The blank journal that sits on the nightstand by my bed only beckons me every month or so, as does the word document which I created to serve as a journal, several years ago. Sometimes, I get into a groove and journal daily for weeks or even a month or two on end. But those times are rare. I figured, however, with a blog - even with no one actually reading it; and I may end up being upset if I actually do get hits - I will theoretically have the eyes of the world on me. And as one who hates to displease, the pressure to write daily will be too harsh for me to ignore. So, hello, world.
I begin ...
Last night we watched the movie, Friday Night Lights. I'm not a fan of football, nor really of many sports, nor of sports movies. My main interest was nostalgic. I spent my youth in West Texas, and I remember when the book of the same name was released, in 1989. It was big news, and it was big scandal. The movie seemed to avoid the scandal altogether.
Granted, I never read the book because, well ... I'm not a fan of football, nor really of many sports. What I understood from critics, those who read the book and those familiar with the practices of Permian High School in Odessa is this: Permian High gained a statewide reputation for being a football powerhouse in the 1980s. State title after state title, after state title. At some point, interest in maintaining this upperhand led to practices which were unethical and against the rules of Texas' intermural sports' governing body. (That may have been the University Interscholastic League.) The school's coaching staff was paid ungodly amounts; the players were lavished upon like NFL stars by the community, allowed unseemly behavior which would've gotten the rest of us misdemeanor criminal records or suspended from school, they were routinely given passing grades in school even though some of their academic performances were sub-par, and most shockingly, public high school students were illegally recruited from surrounding towns and out of district to attend PHS so they could bolster Mojo.

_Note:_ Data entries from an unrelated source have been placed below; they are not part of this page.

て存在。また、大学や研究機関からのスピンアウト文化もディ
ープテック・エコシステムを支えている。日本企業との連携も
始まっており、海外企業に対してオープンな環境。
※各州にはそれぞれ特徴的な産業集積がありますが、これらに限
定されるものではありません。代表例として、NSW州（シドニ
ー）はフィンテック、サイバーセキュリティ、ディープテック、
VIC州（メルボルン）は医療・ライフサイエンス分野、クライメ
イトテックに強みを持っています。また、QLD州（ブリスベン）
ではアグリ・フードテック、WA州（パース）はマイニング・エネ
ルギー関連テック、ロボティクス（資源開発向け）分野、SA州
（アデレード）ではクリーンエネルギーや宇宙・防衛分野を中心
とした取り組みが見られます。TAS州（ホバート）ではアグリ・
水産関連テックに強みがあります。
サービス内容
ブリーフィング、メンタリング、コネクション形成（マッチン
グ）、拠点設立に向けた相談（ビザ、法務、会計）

And if I'm not mistaken, sometime soon after these practices were brought to light, PHS was banned from competing in state playoffs for a few years. It's been 16 years since this all hit the fan. This is the picture that was painted by the state media when the book hit the stands, as I remember it.

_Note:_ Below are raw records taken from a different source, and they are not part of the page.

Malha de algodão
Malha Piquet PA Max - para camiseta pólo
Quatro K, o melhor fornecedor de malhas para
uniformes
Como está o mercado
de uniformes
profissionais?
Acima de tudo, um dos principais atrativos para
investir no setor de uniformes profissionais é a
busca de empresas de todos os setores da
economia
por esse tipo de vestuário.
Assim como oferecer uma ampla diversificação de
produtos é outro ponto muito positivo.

The movie was rather good. I was definitely drawn into the personal stories of the players and the coach. And though no real fan of football, it made me long again for a good high school football game on a chilly Friday night. (Sometimes there's nothing better than a too-watered-down hot chocolate in your hand, a leaking box of cheap nachos on the cold metal seat next to you and screaming your lungs out with your friends, seconds to go at the half and just a few yards more will tie up your teams. Sometimes I miss that a lot!) Nonetheless, I was disappointed that none of those scandal aspects, mentioned in the previous paragraph were addressed in the film. As such, the film ended up being mostly a "go-team" football movie. Admittedly probably one of the better, if not best, that I've seen in that genre, but still not the story that one who lived in West Texas in the late 80s, early 90s expected to see played out. It played more like Varsity Blues with grit in its teeth and devoid of an easily marketable soundtrack.
Now, of course, I'm really curious to read the book. If I remember man-0n-the-street interviews from Petroplex news channels correctly, the people of Odessa despised the book before the ink was even dry. I'd be curious how it's received now.

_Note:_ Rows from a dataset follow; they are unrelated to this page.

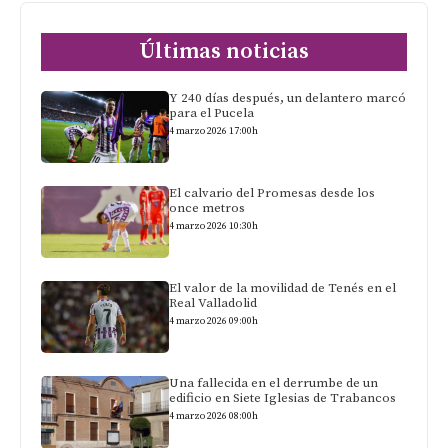
Últimas noticias
Y 240 días después, un delantero marcó
para el Pucela
4 marzo 2026 17:00h
El calvario del Promesas desde los
once metros
4 marzo 2026 10:30h
El valor de la movilidad de Tenés en el
Real Valladolid
4 marzo 2026 09:00h
Una fallecida en el derrumbe de un
edificio en Siete Iglesias de Trabancos
4 marzo 2026 08:00h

Something that was just barely, barely brushed on in the movie - like maybe just in one line - which I would have liked to have seen explored in more depth, was the social backdrop of the movie. Yes, it's smaller-city Texas and we all know that Texans love football - that's such an easy forgone conclusion for Hollywood to play to. But Midland and Odessa have never been envy-worthy places and in the late 80s was stuck. The oil boom-gone-bust that hobbled Houston in the early 80s had taken the Petroplex out at the knees. No one in Midland-Odessa was high falutin to begin with, those days. The Permian basin was essentially Pittsburgh without the benefit of the Monogahela or any pro-sports teams. Friday night high school football is probably where frustrations could be played out. And if the team took state, by God, that gave a certain notoriety, a public validity to thee town that the general economy seemed to have stripped from it - or never granted it, as is the case in so many small towns across the country.
The story of the Permian Powerhouse throughout the 1980s, with all the glory and seedy underbelly that goes with it, isn't, I suspect, just another story of a football crazy Texas town. I just wish the movie would have communicated that better.